Brook moved abroad to Brentford in England from Adelaide before a loan move back to the Reds two seasons ago. Ahead of the 2023-24 campaign, Brook decided to seek a permanent move home – and it was his conversations with Wanderers boss Marko Rudan that gave him the confidence he was making the right move in Western Sydney.
“I’m ecstatic… I’m honestly over the moon,” Brook told Paramount+.
“I wanted to come home, I wanted to start enjoying football. A lot of things off the pitch sometimes can affect your football but when you’re happy all the way through, it translates onto the pitch.
“I came back on loan to Adelaide (in 2021). I wasn’t playing badly, I was playing games but the goals and assists were missing.
“When the boss (Rudan) said he was interested, he said he really wanted to work on that side of the game. That was the biggest thing for me. When he said that… it was the biggest part of taking my game to the next level.”
“We’ve worked really hard on goal setting and team togetherness,” Brook added. “We were really disappointed with last week (0-0 draw v Wellington), we thought we definitely should have won the game, so tonight was definitely about putting our mark on the league and showing we mean business and we want to win everything.”
What they said
Nicolas Milanovic joined Brook in adding two goals to the scoreboard before the break – and to the 21-year-old former Western United youngster, nothing could have felt sweeter than doing so against his former side.

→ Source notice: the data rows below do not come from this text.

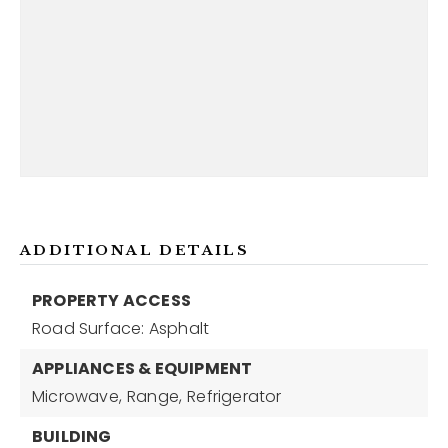
ADDITIONAL DETAILS
PROPERTY ACCESS
Road Surface: Asphalt
APPLIANCES & EQUIPMENT
Microwave,
Range,
Refrigerator
BUILDING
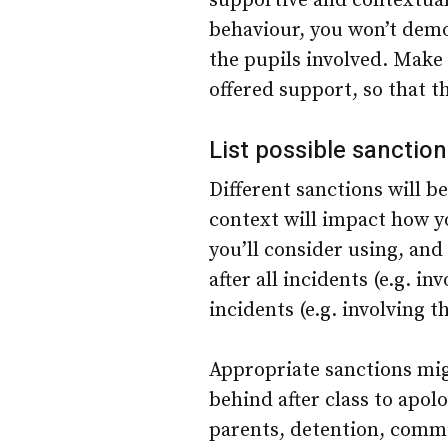
supportive and contextual.
behaviour, you won’t demon
the pupils involved. Make i
offered support, so that t
List possible sanctio
Different sanctions will b
context will impact how yo
you’ll consider using, an
after all incidents (e.g. i
incidents (e.g. involving t
Appropriate sanctions mig
behind after class to apolo
parents, detention, commun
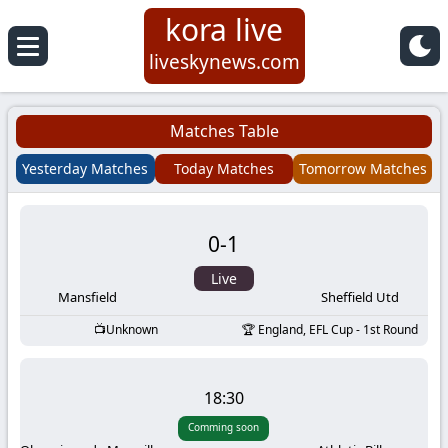
kora live
Koora
liveskynews.com
Live
Matches Table
|
Yesterday Matches
Today Matches
Tomorrow Matches
Live
0
-
1
Stream
Live
Football
Mansfield
Sheffield Utd
Unknown
England, EFL Cup - 1st Round
Matches
Today
18:30
Comming soon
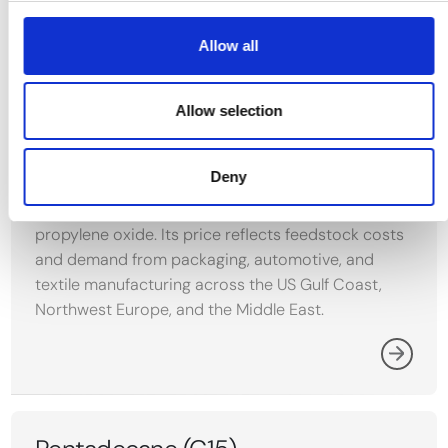
Allow all
Propylene
Propylene is a key petrochemical olefin produced
Allow selection
mainly through steam cracking of naphtha and LPG
and as a byproduct of refinery fluid catalytic
Deny
cracking. It serves as the primary feedstock for
polypropylene as well as acrylonitrile and
propylene oxide. Its price reflects feedstock costs
and demand from packaging, automotive, and
textile manufacturing across the US Gulf Coast,
Northwest Europe, and the Middle East.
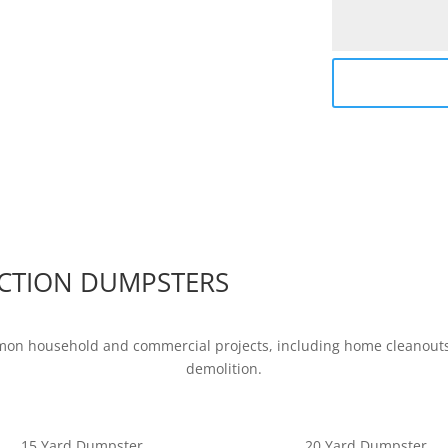
CTION DUMPSTERS
mon household and commercial projects, including home cleanouts,
demolition.
15 Yard Dumpster
20 Yard Dumpster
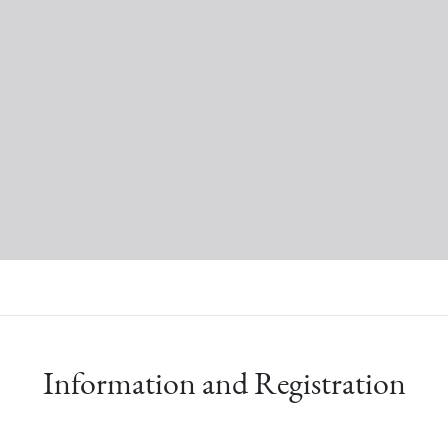
Information and Registration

Milanovic began his professional career in green and black, originally on a scholarship contract signed in July 2020. Two-and-a-half years later, Milanovic made the switch to the Wanderers – his hometown club he had first represented in 2015 as an academy player.

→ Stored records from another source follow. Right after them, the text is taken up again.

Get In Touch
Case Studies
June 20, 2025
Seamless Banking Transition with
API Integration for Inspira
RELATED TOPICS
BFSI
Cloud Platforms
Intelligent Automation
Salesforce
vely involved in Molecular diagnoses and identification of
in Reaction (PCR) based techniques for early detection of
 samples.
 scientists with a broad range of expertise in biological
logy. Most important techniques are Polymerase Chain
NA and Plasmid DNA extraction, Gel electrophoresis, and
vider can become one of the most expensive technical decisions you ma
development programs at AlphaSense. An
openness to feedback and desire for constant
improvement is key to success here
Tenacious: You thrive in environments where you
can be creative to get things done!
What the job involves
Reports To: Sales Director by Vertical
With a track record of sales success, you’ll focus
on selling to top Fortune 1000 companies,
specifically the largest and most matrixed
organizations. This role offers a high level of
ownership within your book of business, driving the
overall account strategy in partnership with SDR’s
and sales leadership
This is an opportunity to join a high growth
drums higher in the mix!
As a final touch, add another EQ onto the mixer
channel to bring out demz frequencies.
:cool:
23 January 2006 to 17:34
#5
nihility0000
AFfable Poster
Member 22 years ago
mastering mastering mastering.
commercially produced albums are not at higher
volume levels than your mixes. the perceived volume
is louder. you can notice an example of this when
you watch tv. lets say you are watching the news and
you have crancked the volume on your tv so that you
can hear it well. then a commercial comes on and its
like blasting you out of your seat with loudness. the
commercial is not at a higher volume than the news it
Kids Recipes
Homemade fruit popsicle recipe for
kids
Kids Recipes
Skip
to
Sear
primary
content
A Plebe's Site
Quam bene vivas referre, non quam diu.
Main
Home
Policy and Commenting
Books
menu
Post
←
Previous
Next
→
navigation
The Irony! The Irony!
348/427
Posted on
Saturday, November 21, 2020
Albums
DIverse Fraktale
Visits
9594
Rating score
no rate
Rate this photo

After the Wanderers’ 5-0 win over United, Milanovic told Paramount+ it was the type of performance he’d envisaged putting in against his old club, to show them what they were missing.
“It’s what I was manifesting all day, to be honest,” he said.
“I grew up with these boys, I was bred into the A-League with these boys. I just wanted to prove a point that I’m good enough for this league.
“The improvement was the fight. The fight and unity we showed together. This week in training especially, it wasn’t so much technical and tactical, it was more to show a hunger to score goals – and I think we showed that tonight.”